== SOURCE DOCUMENT ==
+-------+

Flows are everywhere around us. Both in nature and industry flows often involve multiple phases (gas, liquid or solid). This can be a wave on a water surface, but often there is a continuous phase that contains small droplets, bubbles or solid particles. Examples of these so-called dispersed multiphase flows are sand in rivers, oil droplets in contaminated water, catalyst particles in chemical reactors, or red blood cells in blood. Being able to predict these flows is essential for more efficient and sustainable production processes, such as the processing of raw materials, food production or the production of energy.
While we know the exact equations that describe these flows, we cannot solve them analytically. Computer simulations are possible, but demand enormous computational efforts, even for relatively simple problems. The only solution for applied flow studies is therefore a prediction based on simplified models. However, these models lack a solid underpinning, predominantly due to a lack in good experimental data: these flows are difficult to characterize, because they turn opaque even at modest volume loads. Current optical techniques (based on lasers and cameras) will thus no longer work. By making use of non-optical imaging techniques, generally borrowed from a medical setting, we can see in these opaque flows. For instance, imaging based on ultrasound, magnetic resonance, and X-ray will allow us to determine velocities and concentrations – we can clarify these opaque flows.

+-------+

Saved data entries:

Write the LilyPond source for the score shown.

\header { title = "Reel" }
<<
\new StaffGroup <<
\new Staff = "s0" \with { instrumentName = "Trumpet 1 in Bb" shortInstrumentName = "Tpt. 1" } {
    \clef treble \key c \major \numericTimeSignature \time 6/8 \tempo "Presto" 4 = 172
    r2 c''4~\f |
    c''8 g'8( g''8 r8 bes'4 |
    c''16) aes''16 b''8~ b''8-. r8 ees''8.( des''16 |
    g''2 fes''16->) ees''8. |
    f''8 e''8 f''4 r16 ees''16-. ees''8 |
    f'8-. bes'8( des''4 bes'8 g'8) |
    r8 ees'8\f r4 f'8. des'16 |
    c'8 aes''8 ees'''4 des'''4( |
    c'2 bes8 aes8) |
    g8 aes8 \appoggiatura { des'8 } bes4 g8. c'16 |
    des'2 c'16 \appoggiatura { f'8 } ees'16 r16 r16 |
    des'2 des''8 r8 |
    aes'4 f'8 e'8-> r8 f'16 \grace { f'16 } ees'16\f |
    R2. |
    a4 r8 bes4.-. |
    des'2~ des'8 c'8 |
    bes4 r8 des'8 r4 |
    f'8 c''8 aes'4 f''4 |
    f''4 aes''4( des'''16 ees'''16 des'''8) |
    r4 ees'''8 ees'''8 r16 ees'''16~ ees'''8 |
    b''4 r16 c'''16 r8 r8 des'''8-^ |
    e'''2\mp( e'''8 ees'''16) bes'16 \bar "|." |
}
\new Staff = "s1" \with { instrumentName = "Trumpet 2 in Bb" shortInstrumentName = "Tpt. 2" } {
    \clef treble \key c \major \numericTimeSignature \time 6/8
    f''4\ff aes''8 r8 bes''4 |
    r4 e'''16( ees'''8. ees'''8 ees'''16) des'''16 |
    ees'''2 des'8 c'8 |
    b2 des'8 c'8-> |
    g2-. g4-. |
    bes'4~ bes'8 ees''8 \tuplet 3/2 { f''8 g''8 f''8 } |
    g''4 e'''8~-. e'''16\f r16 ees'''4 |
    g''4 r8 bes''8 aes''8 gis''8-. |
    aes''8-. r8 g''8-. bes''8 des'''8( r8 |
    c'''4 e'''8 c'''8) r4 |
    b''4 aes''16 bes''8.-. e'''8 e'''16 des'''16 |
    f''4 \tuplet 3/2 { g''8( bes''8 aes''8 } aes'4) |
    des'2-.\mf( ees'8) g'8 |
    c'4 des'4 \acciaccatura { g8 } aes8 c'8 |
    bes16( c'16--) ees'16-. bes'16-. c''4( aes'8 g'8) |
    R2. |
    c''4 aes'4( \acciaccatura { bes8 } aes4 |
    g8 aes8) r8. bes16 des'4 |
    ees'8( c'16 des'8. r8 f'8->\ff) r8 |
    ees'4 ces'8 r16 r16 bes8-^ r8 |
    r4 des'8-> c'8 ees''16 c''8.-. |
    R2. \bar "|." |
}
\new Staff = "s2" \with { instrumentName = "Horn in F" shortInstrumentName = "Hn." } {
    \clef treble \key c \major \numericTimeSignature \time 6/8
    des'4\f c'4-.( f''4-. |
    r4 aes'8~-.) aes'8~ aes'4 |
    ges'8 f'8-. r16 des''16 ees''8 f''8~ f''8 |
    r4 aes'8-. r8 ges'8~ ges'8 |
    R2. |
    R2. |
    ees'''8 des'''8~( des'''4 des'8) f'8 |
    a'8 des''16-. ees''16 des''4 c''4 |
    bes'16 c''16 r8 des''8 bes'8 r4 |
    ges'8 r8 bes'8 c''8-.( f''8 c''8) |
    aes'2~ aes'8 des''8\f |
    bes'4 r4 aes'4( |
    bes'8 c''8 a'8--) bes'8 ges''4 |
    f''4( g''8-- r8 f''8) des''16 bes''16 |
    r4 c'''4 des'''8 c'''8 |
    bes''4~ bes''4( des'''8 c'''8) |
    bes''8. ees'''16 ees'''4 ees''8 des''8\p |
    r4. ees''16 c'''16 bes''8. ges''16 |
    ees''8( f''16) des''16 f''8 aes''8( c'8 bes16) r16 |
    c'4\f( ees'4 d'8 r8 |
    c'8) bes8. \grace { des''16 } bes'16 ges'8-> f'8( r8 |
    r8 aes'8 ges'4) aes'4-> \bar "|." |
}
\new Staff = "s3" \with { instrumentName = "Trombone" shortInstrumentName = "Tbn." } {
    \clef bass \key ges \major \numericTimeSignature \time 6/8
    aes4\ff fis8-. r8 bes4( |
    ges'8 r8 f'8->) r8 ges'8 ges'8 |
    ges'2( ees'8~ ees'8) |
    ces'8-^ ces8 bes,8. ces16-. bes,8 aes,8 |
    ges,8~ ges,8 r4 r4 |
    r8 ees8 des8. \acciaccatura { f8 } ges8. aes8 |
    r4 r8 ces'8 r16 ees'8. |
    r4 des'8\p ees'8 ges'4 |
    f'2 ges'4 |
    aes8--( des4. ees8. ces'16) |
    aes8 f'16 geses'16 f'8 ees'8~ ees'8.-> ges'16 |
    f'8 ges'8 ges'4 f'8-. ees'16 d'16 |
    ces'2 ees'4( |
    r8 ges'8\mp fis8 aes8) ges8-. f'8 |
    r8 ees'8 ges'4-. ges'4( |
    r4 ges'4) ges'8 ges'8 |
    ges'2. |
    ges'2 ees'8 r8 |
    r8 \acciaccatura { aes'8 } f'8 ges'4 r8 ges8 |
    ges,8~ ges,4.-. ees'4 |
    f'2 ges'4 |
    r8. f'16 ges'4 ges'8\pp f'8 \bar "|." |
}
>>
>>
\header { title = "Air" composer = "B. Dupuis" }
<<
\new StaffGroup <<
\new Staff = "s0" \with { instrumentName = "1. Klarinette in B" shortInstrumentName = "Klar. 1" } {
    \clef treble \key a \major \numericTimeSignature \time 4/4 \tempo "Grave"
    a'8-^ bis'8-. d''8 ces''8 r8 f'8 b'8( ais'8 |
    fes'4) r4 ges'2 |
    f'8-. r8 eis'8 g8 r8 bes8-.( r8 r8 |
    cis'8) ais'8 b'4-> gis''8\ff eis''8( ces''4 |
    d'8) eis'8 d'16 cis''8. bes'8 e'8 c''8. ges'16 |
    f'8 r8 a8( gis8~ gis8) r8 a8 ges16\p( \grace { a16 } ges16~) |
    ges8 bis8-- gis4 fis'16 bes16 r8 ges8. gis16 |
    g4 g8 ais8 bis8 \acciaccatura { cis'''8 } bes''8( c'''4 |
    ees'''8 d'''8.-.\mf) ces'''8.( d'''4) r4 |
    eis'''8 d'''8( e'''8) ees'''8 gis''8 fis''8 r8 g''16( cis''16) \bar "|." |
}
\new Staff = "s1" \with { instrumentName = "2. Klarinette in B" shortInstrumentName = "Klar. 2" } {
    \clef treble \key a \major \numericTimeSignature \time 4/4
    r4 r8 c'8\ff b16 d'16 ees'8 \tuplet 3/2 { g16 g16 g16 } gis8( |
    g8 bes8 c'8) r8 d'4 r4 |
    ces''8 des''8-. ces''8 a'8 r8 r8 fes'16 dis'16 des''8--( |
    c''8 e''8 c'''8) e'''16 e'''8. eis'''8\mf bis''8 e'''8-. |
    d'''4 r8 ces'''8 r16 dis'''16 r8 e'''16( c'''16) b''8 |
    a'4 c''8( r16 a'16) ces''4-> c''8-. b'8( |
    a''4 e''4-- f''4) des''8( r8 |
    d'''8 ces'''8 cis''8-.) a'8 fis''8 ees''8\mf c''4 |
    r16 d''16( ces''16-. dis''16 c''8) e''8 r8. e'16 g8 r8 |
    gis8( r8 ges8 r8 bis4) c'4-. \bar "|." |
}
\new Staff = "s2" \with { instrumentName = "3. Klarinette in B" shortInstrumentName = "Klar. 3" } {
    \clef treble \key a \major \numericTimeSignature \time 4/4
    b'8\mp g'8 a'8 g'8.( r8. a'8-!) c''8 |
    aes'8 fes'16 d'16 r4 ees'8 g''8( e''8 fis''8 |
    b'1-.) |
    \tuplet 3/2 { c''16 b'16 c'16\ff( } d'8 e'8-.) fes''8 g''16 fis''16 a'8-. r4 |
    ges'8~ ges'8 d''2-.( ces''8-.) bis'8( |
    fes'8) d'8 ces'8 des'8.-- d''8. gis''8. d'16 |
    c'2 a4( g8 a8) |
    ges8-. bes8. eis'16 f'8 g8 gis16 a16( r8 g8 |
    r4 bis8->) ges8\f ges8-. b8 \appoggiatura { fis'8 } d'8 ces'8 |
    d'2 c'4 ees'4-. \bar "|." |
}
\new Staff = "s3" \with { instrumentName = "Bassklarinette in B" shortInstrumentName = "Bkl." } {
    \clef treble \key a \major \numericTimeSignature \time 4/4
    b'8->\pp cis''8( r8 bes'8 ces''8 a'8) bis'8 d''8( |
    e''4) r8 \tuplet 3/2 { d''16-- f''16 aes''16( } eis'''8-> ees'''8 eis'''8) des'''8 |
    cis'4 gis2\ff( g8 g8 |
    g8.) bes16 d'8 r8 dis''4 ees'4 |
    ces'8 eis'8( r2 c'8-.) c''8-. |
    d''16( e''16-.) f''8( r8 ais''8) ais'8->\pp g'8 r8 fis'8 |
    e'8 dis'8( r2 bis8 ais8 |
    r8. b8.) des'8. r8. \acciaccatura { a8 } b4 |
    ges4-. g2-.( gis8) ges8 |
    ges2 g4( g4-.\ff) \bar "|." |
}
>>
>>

+-------+

== WHAT TO DO ==
#1 Duplicate the passage from the text on multiphase flows starting at "While we know" up to and including "clarify these opaque flows.".
#2 Which imaging techniques does the text on multiphase flows name as ways to determine velocities and concentrations in opaque flows?
#3 Please take the text on multiphase flows further, starting after its final sentence.

== ANSWERS IN ORDER ==
#1
While we know the exact equations that describe these flows, we cannot solve them analytically. Computer simulations are possible, but demand enormous computational efforts, even for relatively simple problems. The only solution for applied flow studies is therefore a prediction based on simplified models. However, these models lack a solid underpinning, predominantly due to a lack in good experimental data: these flows are difficult to characterize, because they turn opaque even at modest volume loads. Current optical techniques (based on lasers and cameras) will thus no longer work. By making use of non-optical imaging techniques, generally borrowed from a medical setting, we can see in these opaque flows. For instance, imaging based on ultrasound, magnetic resonance, and X-ray will allow us to determine velocities and concentrations – we can clarify these opaque flows.

#2 Ultrasound, magnetic resonance, and X-ray imaging.

#3
In this project, we developed and applied non-optical measurement techniques to investigate opaque flows. Three benchmark flows were selected that contain interesting scientific questions, but could also be used to further refine the techniques: particle-laden pipe flow, Taylor-Couette flow, and a cavitating venturi. For each case, we combined the (complementing) data that we obtained from various techniques. This provided an unprecedented insight in each of these flows, so that we now have a better understanding. As some techniques had partial overlap in the data that they provided, we could also refine the measurement methodology. Furthermore, the data will be instrumental in validating numerical simulations, so that industrial applications can reliably be predicted in te future.